%%

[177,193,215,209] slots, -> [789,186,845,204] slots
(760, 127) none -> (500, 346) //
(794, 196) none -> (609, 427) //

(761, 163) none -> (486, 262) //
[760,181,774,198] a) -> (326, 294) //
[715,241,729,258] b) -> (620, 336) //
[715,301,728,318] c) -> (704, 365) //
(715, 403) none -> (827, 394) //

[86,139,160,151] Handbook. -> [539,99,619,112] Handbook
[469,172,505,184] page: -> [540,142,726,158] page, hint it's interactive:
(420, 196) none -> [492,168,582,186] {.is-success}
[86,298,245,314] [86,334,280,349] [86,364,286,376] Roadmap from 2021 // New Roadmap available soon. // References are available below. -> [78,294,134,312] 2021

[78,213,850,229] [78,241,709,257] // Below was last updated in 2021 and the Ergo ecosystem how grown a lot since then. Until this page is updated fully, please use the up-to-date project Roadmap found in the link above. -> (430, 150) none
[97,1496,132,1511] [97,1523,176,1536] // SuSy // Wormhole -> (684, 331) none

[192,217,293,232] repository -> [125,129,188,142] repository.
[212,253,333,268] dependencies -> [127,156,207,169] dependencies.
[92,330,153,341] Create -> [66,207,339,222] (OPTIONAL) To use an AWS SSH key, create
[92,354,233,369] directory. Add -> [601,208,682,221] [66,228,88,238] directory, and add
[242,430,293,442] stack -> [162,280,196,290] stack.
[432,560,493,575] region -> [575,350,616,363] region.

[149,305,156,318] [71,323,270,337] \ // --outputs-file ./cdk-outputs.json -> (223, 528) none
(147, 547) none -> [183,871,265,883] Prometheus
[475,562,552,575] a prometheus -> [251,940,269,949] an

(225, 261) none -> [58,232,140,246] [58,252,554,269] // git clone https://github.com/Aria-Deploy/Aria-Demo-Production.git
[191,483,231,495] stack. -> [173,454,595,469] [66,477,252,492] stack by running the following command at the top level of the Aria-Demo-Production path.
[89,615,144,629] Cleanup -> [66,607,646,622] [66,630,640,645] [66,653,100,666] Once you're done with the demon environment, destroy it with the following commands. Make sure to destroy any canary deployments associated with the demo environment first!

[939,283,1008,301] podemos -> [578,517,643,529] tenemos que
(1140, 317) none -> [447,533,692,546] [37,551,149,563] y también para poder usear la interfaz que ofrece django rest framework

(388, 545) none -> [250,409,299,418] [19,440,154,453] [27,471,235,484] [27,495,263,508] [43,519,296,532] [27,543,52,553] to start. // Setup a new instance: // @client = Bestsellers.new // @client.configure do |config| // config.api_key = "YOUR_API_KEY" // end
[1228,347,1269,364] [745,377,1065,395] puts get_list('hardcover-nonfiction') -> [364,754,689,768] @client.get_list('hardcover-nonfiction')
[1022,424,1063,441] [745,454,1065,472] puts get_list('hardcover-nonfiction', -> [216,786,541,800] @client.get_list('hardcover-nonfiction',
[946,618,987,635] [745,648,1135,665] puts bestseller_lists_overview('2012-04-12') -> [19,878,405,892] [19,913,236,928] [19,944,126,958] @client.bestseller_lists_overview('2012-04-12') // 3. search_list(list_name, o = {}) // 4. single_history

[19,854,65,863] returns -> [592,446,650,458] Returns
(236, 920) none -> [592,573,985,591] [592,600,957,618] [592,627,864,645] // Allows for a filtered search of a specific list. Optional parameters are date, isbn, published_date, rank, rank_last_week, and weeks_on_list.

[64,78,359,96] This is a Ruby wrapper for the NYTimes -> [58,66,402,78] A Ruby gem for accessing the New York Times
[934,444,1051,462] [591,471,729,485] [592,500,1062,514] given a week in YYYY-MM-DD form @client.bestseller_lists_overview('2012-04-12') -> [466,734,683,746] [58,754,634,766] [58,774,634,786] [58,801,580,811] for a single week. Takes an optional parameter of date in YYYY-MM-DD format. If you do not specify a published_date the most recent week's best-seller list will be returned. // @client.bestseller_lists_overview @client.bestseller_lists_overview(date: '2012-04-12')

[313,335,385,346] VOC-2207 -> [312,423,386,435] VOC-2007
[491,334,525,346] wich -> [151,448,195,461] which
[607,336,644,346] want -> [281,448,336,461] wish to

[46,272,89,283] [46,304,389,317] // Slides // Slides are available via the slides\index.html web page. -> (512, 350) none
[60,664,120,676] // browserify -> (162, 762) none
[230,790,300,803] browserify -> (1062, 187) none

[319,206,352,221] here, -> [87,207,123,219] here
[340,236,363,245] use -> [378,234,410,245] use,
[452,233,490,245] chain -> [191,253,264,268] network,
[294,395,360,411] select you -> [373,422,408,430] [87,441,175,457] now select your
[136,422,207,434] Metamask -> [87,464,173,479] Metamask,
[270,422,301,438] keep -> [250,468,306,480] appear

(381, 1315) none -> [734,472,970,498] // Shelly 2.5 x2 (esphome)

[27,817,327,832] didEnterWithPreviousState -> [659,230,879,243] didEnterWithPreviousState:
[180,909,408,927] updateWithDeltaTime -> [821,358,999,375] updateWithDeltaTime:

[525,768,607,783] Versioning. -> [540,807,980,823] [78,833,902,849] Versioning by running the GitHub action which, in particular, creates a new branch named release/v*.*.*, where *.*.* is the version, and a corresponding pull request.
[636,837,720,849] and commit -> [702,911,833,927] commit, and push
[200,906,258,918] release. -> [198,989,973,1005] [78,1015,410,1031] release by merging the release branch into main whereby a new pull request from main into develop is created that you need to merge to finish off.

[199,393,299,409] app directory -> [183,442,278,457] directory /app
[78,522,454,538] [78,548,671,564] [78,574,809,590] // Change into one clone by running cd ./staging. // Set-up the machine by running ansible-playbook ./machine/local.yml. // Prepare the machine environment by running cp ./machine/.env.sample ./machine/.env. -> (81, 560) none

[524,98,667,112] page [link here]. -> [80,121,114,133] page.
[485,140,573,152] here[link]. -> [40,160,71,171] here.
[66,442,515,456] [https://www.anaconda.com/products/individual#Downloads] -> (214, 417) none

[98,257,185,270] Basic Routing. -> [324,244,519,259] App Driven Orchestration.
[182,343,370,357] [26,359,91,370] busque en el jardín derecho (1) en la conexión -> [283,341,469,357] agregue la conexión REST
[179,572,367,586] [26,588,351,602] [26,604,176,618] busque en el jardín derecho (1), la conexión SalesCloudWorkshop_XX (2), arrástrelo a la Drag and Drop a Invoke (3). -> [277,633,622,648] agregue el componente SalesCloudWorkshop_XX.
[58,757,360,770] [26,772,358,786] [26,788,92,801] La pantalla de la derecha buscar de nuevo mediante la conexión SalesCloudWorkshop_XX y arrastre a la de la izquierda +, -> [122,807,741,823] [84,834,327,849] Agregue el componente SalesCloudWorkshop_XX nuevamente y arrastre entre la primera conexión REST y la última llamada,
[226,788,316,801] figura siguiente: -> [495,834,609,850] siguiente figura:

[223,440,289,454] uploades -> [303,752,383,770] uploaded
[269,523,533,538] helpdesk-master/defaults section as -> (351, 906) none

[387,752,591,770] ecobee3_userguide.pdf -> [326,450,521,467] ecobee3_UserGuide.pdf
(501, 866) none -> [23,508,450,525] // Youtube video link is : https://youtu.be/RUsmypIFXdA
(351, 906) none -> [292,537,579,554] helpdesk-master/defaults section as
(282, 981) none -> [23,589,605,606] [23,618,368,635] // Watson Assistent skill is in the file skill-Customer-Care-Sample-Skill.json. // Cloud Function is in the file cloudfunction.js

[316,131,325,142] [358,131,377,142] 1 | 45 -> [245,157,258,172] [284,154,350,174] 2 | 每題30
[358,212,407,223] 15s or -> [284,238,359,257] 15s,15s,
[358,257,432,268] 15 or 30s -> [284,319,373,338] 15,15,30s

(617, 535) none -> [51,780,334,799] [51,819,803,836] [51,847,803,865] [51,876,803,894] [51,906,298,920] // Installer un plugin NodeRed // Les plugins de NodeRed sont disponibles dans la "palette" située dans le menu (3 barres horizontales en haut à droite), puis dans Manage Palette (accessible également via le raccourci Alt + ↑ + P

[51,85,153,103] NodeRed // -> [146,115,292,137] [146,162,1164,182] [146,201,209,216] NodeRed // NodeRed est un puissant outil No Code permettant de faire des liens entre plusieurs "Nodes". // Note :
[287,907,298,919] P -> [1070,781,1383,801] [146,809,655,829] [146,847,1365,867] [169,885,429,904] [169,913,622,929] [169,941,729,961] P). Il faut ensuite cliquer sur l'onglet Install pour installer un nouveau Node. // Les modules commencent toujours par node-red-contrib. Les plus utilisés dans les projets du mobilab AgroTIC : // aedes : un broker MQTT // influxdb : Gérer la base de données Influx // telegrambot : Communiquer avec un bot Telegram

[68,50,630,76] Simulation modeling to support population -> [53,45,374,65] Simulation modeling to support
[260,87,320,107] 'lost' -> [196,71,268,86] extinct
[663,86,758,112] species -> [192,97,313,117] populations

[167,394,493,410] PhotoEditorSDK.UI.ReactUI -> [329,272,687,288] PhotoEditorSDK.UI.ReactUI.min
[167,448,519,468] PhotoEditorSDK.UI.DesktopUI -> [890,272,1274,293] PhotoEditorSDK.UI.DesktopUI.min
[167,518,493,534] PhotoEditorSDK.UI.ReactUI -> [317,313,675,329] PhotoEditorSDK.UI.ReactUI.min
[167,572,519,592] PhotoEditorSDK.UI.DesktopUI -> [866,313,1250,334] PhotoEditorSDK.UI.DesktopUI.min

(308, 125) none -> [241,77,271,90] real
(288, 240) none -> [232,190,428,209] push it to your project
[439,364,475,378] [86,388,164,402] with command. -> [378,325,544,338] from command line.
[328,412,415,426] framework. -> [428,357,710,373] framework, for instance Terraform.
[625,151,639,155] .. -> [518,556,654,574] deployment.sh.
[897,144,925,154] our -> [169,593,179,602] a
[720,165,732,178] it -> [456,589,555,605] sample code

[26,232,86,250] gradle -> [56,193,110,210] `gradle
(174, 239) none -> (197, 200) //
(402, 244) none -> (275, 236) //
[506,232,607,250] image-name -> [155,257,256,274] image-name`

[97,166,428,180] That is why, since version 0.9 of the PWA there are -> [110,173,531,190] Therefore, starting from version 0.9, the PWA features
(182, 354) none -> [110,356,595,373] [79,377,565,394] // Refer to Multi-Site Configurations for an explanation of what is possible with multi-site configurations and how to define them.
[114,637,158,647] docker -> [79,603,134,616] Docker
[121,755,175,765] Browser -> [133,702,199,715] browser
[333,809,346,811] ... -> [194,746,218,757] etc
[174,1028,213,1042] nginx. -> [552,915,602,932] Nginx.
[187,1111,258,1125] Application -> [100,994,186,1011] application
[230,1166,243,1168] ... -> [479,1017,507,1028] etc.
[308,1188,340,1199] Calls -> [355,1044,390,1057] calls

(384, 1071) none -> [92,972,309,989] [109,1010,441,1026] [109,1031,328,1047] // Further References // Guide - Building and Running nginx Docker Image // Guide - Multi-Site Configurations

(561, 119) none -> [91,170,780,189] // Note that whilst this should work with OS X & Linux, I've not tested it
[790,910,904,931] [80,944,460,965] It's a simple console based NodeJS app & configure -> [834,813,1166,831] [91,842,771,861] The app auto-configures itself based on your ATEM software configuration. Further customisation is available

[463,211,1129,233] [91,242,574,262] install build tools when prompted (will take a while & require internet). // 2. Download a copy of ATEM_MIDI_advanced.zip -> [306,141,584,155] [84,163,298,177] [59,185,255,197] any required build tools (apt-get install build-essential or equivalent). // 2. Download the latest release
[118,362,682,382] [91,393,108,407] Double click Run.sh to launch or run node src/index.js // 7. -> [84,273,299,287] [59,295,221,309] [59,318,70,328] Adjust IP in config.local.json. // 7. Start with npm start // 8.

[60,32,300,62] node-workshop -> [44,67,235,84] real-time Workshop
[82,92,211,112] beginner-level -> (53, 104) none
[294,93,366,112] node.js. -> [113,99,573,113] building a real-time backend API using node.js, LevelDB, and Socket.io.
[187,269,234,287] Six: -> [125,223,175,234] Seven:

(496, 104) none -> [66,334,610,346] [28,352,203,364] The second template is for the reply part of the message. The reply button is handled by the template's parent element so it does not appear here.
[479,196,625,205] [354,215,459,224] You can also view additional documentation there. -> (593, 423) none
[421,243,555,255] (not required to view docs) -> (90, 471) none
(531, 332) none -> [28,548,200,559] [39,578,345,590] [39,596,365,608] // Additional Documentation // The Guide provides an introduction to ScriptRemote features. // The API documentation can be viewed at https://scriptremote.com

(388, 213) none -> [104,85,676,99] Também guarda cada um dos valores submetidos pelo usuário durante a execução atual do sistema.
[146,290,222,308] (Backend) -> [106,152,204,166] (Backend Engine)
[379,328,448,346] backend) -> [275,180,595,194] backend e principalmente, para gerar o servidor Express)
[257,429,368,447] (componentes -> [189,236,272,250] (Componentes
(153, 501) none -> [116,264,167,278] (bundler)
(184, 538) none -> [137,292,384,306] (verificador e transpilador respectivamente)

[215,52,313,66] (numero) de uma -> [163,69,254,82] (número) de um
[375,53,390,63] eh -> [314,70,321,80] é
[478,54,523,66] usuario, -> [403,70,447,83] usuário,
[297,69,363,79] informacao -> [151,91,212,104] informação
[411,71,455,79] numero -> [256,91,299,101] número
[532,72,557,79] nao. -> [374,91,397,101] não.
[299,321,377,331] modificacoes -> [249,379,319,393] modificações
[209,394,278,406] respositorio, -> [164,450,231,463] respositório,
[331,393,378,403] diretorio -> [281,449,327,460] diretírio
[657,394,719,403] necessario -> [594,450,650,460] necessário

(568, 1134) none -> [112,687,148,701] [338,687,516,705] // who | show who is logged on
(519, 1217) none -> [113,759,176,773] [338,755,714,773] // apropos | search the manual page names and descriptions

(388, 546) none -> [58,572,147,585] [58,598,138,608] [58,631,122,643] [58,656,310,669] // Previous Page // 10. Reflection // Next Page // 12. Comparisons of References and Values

%%

## REQUEST
Within the listing above, give again exactly every line from the line with "[452,233,490,245] chain ->" through the line with "[58,757,360,770] [26,772,358,786] [26,788,92,801]", both included, and no other line.

## TASK SOLUTION
[452,233,490,245] chain -> [191,253,264,268] network,
[294,395,360,411] select you -> [373,422,408,430] [87,441,175,457] now select your
[136,422,207,434] Metamask -> [87,464,173,479] Metamask,
[270,422,301,438] keep -> [250,468,306,480] appear

(381, 1315) none -> [734,472,970,498] // Shelly 2.5 x2 (esphome)

[27,817,327,832] didEnterWithPreviousState -> [659,230,879,243] didEnterWithPreviousState:
[180,909,408,927] updateWithDeltaTime -> [821,358,999,375] updateWithDeltaTime:

[525,768,607,783] Versioning. -> [540,807,980,823] [78,833,902,849] Versioning by running the GitHub action which, in particular, creates a new branch named release/v*.*.*, where *.*.* is the version, and a corresponding pull request.
[636,837,720,849] and commit -> [702,911,833,927] commit, and push
[200,906,258,918] release. -> [198,989,973,1005] [78,1015,410,1031] release by merging the release branch into main whereby a new pull request from main into develop is created that you need to merge to finish off.

[199,393,299,409] app directory -> [183,442,278,457] directory /app
[78,522,454,538] [78,548,671,564] [78,574,809,590] // Change into one clone by running cd ./staging. // Set-up the machine by running ansible-playbook ./machine/local.yml. // Prepare the machine environment by running cp ./machine/.env.sample ./machine/.env. -> (81, 560) none

[524,98,667,112] page [link here]. -> [80,121,114,133] page.
[485,140,573,152] here[link]. -> [40,160,71,171] here.
[66,442,515,456] [https://www.anaconda.com/products/individual#Downloads] -> (214, 417) none

[98,257,185,270] Basic Routing. -> [324,244,519,259] App Driven Orchestration.
[182,343,370,357] [26,359,91,370] busque en el jardín derecho (1) en la conexión -> [283,341,469,357] agregue la conexión REST
[179,572,367,586] [26,588,351,602] [26,604,176,618] busque en el jardín derecho (1), la conexión SalesCloudWorkshop_XX (2), arrástrelo a la Drag and Drop a Invoke (3). -> [277,633,622,648] agregue el componente SalesCloudWorkshop_XX.
[58,757,360,770] [26,772,358,786] [26,788,92,801] La pantalla de la derecha buscar de nuevo mediante la conexión SalesCloudWorkshop_XX y arrastre a la de la izquierda +, -> [122,807,741,823] [84,834,327,849] Agregue el componente SalesCloudWorkshop_XX nuevamente y arrastre entre la primera conexión REST y la última llamada,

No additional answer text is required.